One study reported no postoperative incontinence after surgery for ectopic ureter.

Of the 28 females with duplex ectopic ureters reported by El Ghoneimi et al. (1996) above, the upper pole ureter entered the bladder neck in six, posterior urethra in 5, vagina in seven, vestibule in six, and was unclear in 4. Preoperative incontinence occurred in 13 (46 %), corrected in all cases by either upper pole reimplantation or heminephrectomy.

Of 31 duplex systems with ectopic ureters in 30 females and one male reported by Plaire et al. (Plaire et al. 1997) above, the orifice of the ectopic ureter was identified in 19 (58 %), at the bladder neck or urethra in 15, and vagina or vestibule in 4. The authors did not mention postoperative incontinence.

Bladder Dysfunction

There are no reliable data to determine if ­children with ureteroceles and ectopic ureters have increased bladder dysfunction compared to normal children.

A retrospective series analyzed 34 children, 79 % females, after ureterocele management.

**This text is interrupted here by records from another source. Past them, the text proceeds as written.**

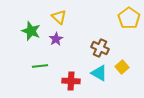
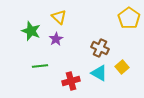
red cross: rotated 18 degrees counterclockwise
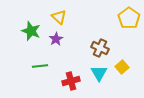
cyan triangle: rotated 30 degrees clockwise
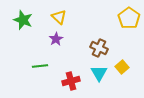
green star: moved 8 px left, 11 px up
brown cross: moved 1 px left
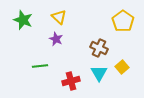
yellow pentagon: moved 6 px left, 3 px down
purple star: rotated 16 degrees counterclockwise
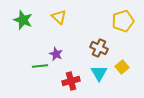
yellow pentagon: rotated 20 degrees clockwise
purple star: moved 15 px down
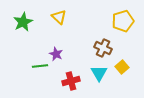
green star: moved 2 px down; rotated 24 degrees clockwise
brown cross: moved 4 px right
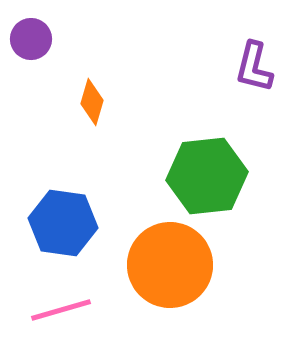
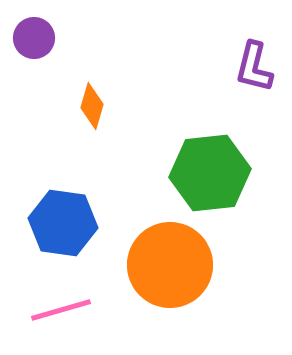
purple circle: moved 3 px right, 1 px up
orange diamond: moved 4 px down
green hexagon: moved 3 px right, 3 px up
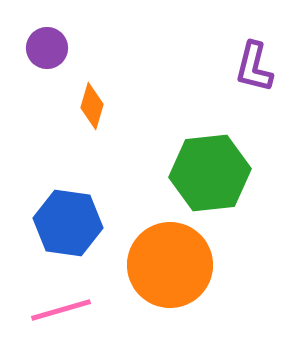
purple circle: moved 13 px right, 10 px down
blue hexagon: moved 5 px right
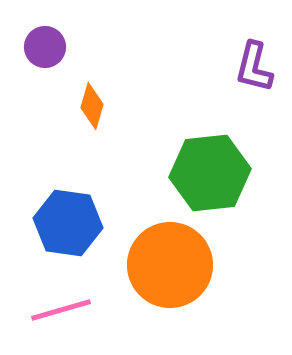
purple circle: moved 2 px left, 1 px up
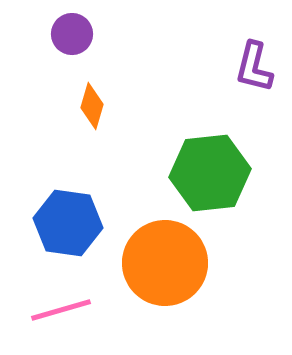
purple circle: moved 27 px right, 13 px up
orange circle: moved 5 px left, 2 px up
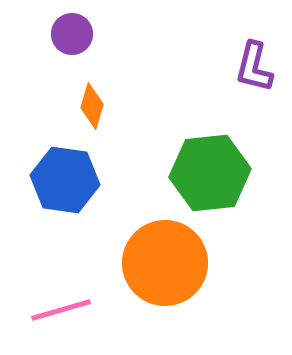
blue hexagon: moved 3 px left, 43 px up
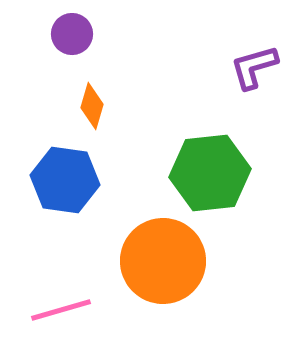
purple L-shape: rotated 60 degrees clockwise
orange circle: moved 2 px left, 2 px up
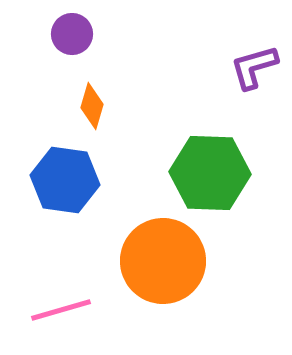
green hexagon: rotated 8 degrees clockwise
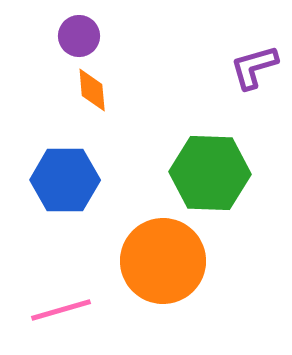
purple circle: moved 7 px right, 2 px down
orange diamond: moved 16 px up; rotated 21 degrees counterclockwise
blue hexagon: rotated 8 degrees counterclockwise
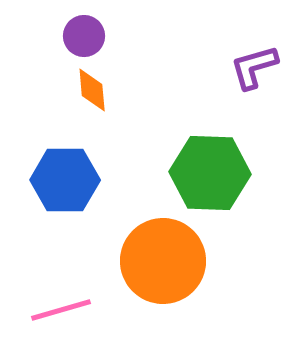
purple circle: moved 5 px right
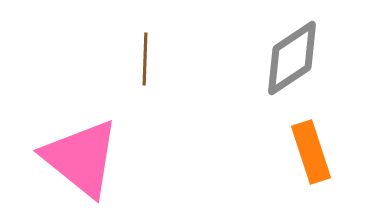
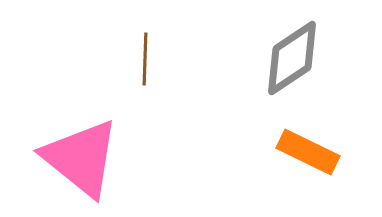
orange rectangle: moved 3 px left; rotated 46 degrees counterclockwise
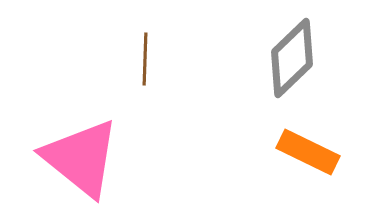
gray diamond: rotated 10 degrees counterclockwise
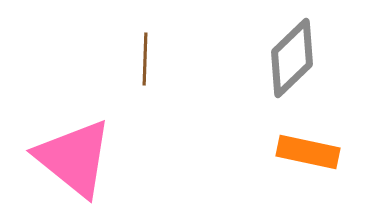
orange rectangle: rotated 14 degrees counterclockwise
pink triangle: moved 7 px left
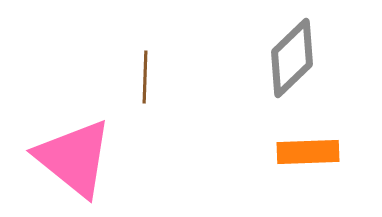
brown line: moved 18 px down
orange rectangle: rotated 14 degrees counterclockwise
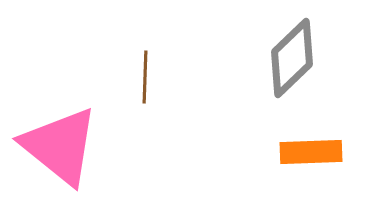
orange rectangle: moved 3 px right
pink triangle: moved 14 px left, 12 px up
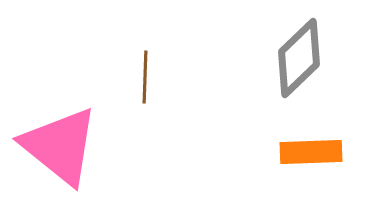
gray diamond: moved 7 px right
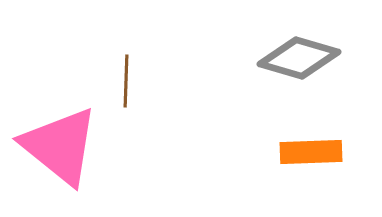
gray diamond: rotated 60 degrees clockwise
brown line: moved 19 px left, 4 px down
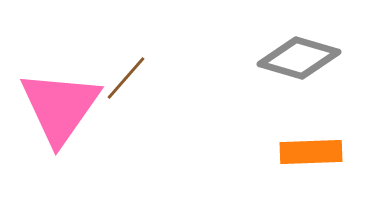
brown line: moved 3 px up; rotated 39 degrees clockwise
pink triangle: moved 39 px up; rotated 26 degrees clockwise
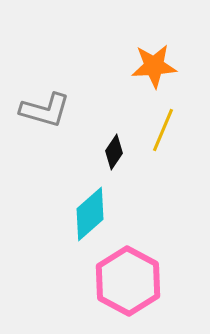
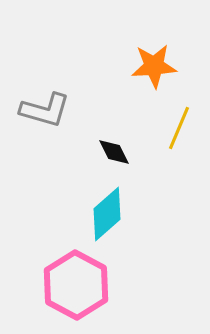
yellow line: moved 16 px right, 2 px up
black diamond: rotated 60 degrees counterclockwise
cyan diamond: moved 17 px right
pink hexagon: moved 52 px left, 4 px down
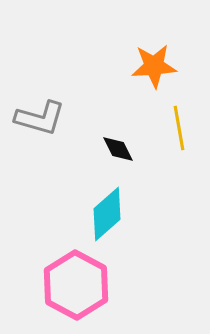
gray L-shape: moved 5 px left, 8 px down
yellow line: rotated 33 degrees counterclockwise
black diamond: moved 4 px right, 3 px up
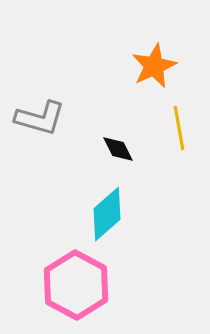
orange star: rotated 21 degrees counterclockwise
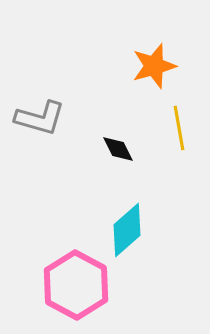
orange star: rotated 9 degrees clockwise
cyan diamond: moved 20 px right, 16 px down
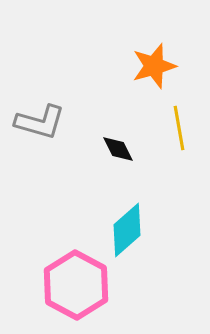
gray L-shape: moved 4 px down
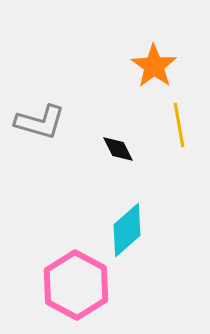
orange star: rotated 21 degrees counterclockwise
yellow line: moved 3 px up
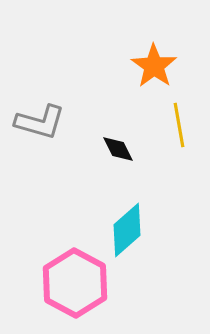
pink hexagon: moved 1 px left, 2 px up
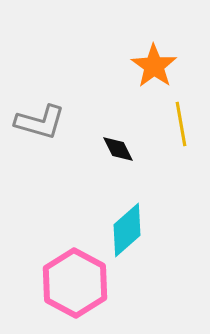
yellow line: moved 2 px right, 1 px up
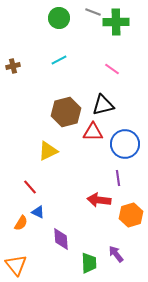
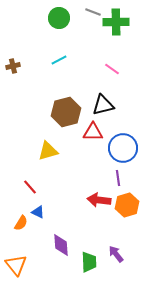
blue circle: moved 2 px left, 4 px down
yellow triangle: rotated 10 degrees clockwise
orange hexagon: moved 4 px left, 10 px up
purple diamond: moved 6 px down
green trapezoid: moved 1 px up
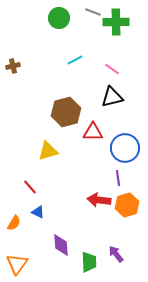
cyan line: moved 16 px right
black triangle: moved 9 px right, 8 px up
blue circle: moved 2 px right
orange semicircle: moved 7 px left
orange triangle: moved 1 px right, 1 px up; rotated 15 degrees clockwise
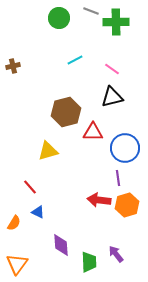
gray line: moved 2 px left, 1 px up
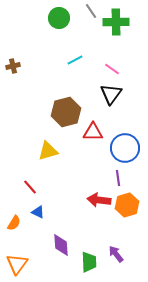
gray line: rotated 35 degrees clockwise
black triangle: moved 1 px left, 3 px up; rotated 40 degrees counterclockwise
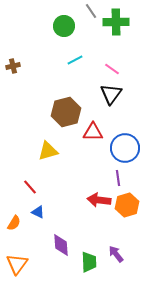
green circle: moved 5 px right, 8 px down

Eighteen (53 %) had extravesical ureteroceles. Median age at surgery was 10 months (3–101) and involved heminephrectomy for ten, ureterocele excision and reimplantation in six, both upper and lower tract surgery in 15, and no incision or no treatment in 3. Of these, 32 had bladder function assessment at median 5 years of age (1–12). Infrequent voiding <4×/daily was diagnosed in 19 (59 %). Another three (9 %) had incontinence, none with prior bladder surgery, including one with a persistent ureterocele. Two (6 %) used CIC because of “high” PVR. UD was done in 27 children, with 55 % having measured capacity >150 % predicted for age and 11 % detrusor instability; all had normal compliance and mean PVR was 12 cc. Uroflow pattern was stated to be normal in all cases. The authors considered only eight (25 %) to have normal bladder function defined as normal capacity and PVR <5 cc, but they did not correlate factors they considered abnormal to clinical symptoms or complications, such as UTI (Abrahamsson et al. 1998).

The four-surgeon series with ureterocele excision and reimplantation by Lewis et al. (2008) described above reported voiding dysfunction (infrequent voiding, holding maneuvers, urgency) postoperatively in 11 (20 %). One other child had incontinence, possibly due to bladder neck dysfunction.

Symptomatic Stumps

Three retrospective series report removal of the remnant “stump” after partial upper pole ureterectomy in from 7 to 18 %, mostly due to UTI.

None reported postoperative UTI occurrence after stump excision.

Stump removal was done in 4 (7 %) of 55 patients with duplex ureters with ureterocele, ectopia, and/or VUR who underwent upper pole heminephrectomy as described by Ade-Ajayi et al. (2001) above. All had recurrent UTI (not described), but follow-up after removal and UTI occurrence, if any, in other patients with stumps was not stated.

Of the 32 patients described by Plaire et al. (1997) with duplex ectopic ureters who all had upper tract surgery (heminephrectomy in 23 and reconstruction in eight), 4 (12 %) had secondary surgery to remove the remnant stump, 1 during a reimplantation for persistent lower pole reflux, 1 for pain during voiding, and two for fUTI.

Laparoscopic heminephrectomy was done in 17 consecutive patients with 19 affected units having ectopic ureter (n  =  8) or ureterocele (n  =  7). Follow-up was a mean of 57 months (8–115), during which time infections involved the stump in three patients (18 %) and were removed (Denes et al. 2007).